Revd Professor John Barton FBA: Research

Ethics in Ancient Israel

Over the last four years (2010-14) I have been working on a book, recently published, called Ethics in Ancient Israel (Oxford: Oxford University Press, 2014).  My research for this was funded by a Leverhulme Major Research Fellowship.  It is an attempt to provide a previously unwritten chapter in the history of ethics.  Historians of ethics always begin with the Greeks, because it is widely held that Socrates, Plato, and Aristotle were the first to give attention to ethical questions in a systematic way.  I have worked on ethics in the Old Testament for much of my academic career, and have become convinced that what is said in the Old Testament and other ancient Jewish sources (as well as in ancient Egypt and Mesopotamia), though not formalized as in the analytical tradition coming from Greece, is none the less more than a mere collection of moral imperatives.  So I set myself the task of examining what is said about ethical questions in the Old Testament and related literature—such as the Pseudepigrapha and the Dead Sea Scrolls—and trying to see whether it can be brought under any general principles. 

In my book I suggest that there were several ways of conceiving ethical obligation in ancient Israel.  There was indeed, as most people think, a divine command ethic, which we see expressed in apodeictic texts such as the Ten Commandments, and also in the specific commands God is recorded as having given to the Israelites, such as the horrible instructions to kill all the native inhabitants of the Promised Land that so alienate modern readers from the Old Testament.  But there is also in many places an ethic of moral order, somewhat akin to the western natural law tradition. We find this in the wisdom literature such as Proverbs, but also, perhaps more surprisingly, in the prophets, particularly Isaiah. The idea of a pervasive moral order in the world is also found in Egypt, and seems to have been common in the ancient world. There are also, again perhaps surprisingly, instances of morality seen as pure custom, with no divine sanction attached.

Other ideas relevant for understanding ethics in the culture of ancient Israel are the presentation of human beings as made in the image of God, occasional imperatives to imitate God in one’s actions, and the central importance of theodicy in the prophetic books.  I also examine the tendency to offer short digests of moral conduct (the Ten Commandments are again a good example, but there are many others), and the vexed issue of the consequences of good and bad actions—are they sent by God, or is there an automatic retribution inherent in human deeds?  And I discuss the 'ends of life' (to use a phrase coined by Keith Thomas): what is seen as a desirable goal for human beings to aim at, and the issue of who owes moral obligations and to whom: to all their fellow humans, or only to members of an in-group?

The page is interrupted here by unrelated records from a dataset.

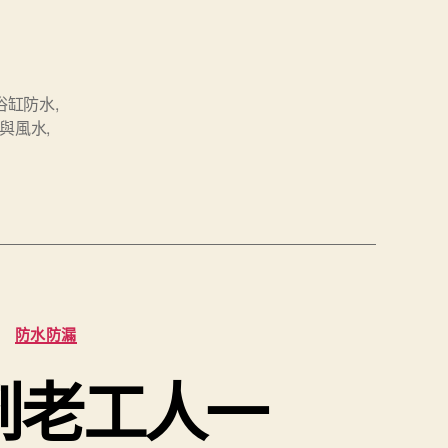
浴缸防水
,
與風水
,
防水防漏
到老工人一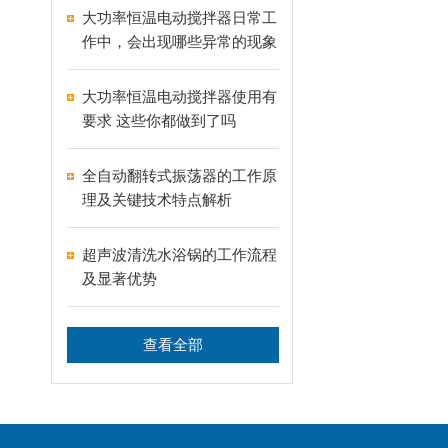
大功率恒温电动搅拌器日常工
作中，会出现哪些异常的现象
大功率恒温电动搅拌器使用有
要求 这些你都做到了吗
全自动翻转式振荡器的工作原
理及关键技术特点解析
超声波清洗水浴锅的工作流程
及显著优势
查看全部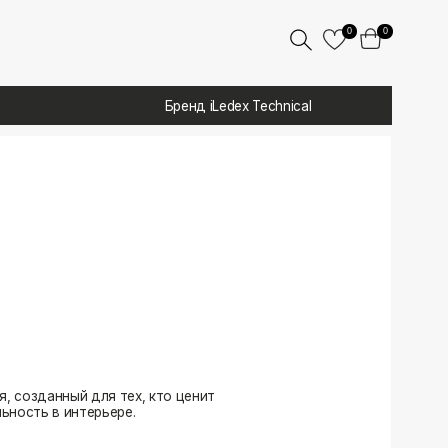
0
0
Бренд iLedex Technical
 тех, кто ценит
ере.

I hope to continue to study biblical and related ethical systems, and to write further on concrete moral issues as they are raised by the Bible.  The volume I have completed s a kind of prolegomena to studying actual moral norms in ancient Israel.

A History of the Bible

Now that I have retired from my chair, I have more time for writing, and I am planning a large book (200,000 words) for Allen Lane/Penguin called A History of the Bible.  This is meant for the general educated reader who may be interested in the Bible but knows little about it.  It will first cover in some detail how the various biblical books came to be written, so far as there is a consensus on this among scholars, looking at the differences in genre and trying to establish the date at which they came into their present form—allowing for a complex process of compilation in many cases.  Then I shall go on to the question of canonization, on which I have already written a good deal in more technical books and articles, showing that the process was different as between the two Testaments, and that in neither case is there very much hard evidence about the actual process by which they became ‘canonical’.  Indeed, for the earlier stages this term is anachronistic and misleading.  I shall the examine the history of interpretation of the biblical books, both as individual texts (often in practice as collections of individual verses) and as a whole, showing how different is the construal of the overall meaning of the Bible in Judaism and in Christianity.  Then I shall look at the dissemination and translation of the Bible in various parts of the world, and the reception of the biblical text down to the present day.  This will inevitably be a superficial study in some ways, but I hope it will give readers some sense of the scale of what is known about the Bible and why it continues to fascinate even people with no religious convictions.  I am hoping to publish this book in 2018.

Other work in progress

I have just finished editing a large Guide to the Old Testament, to be published by Princeton University Press, with around twenty-five articles by a wide range of scholars, Christian, Jewish, and agnostic, both experienced and new to the field.  Along with Peter Groves, the vicar of St Mary Magdalen’s church in Oxford, I am involved in producing a Festschrift for John Muddiman, The New Testament and the Church.  Both these volumes should appear in the next year or so.  I then want to do more work on the origins of the biblical canon and the issue of how far canonicity does or should constrain interpretation of the canonical texts, which is both a theoretical and an empirical question.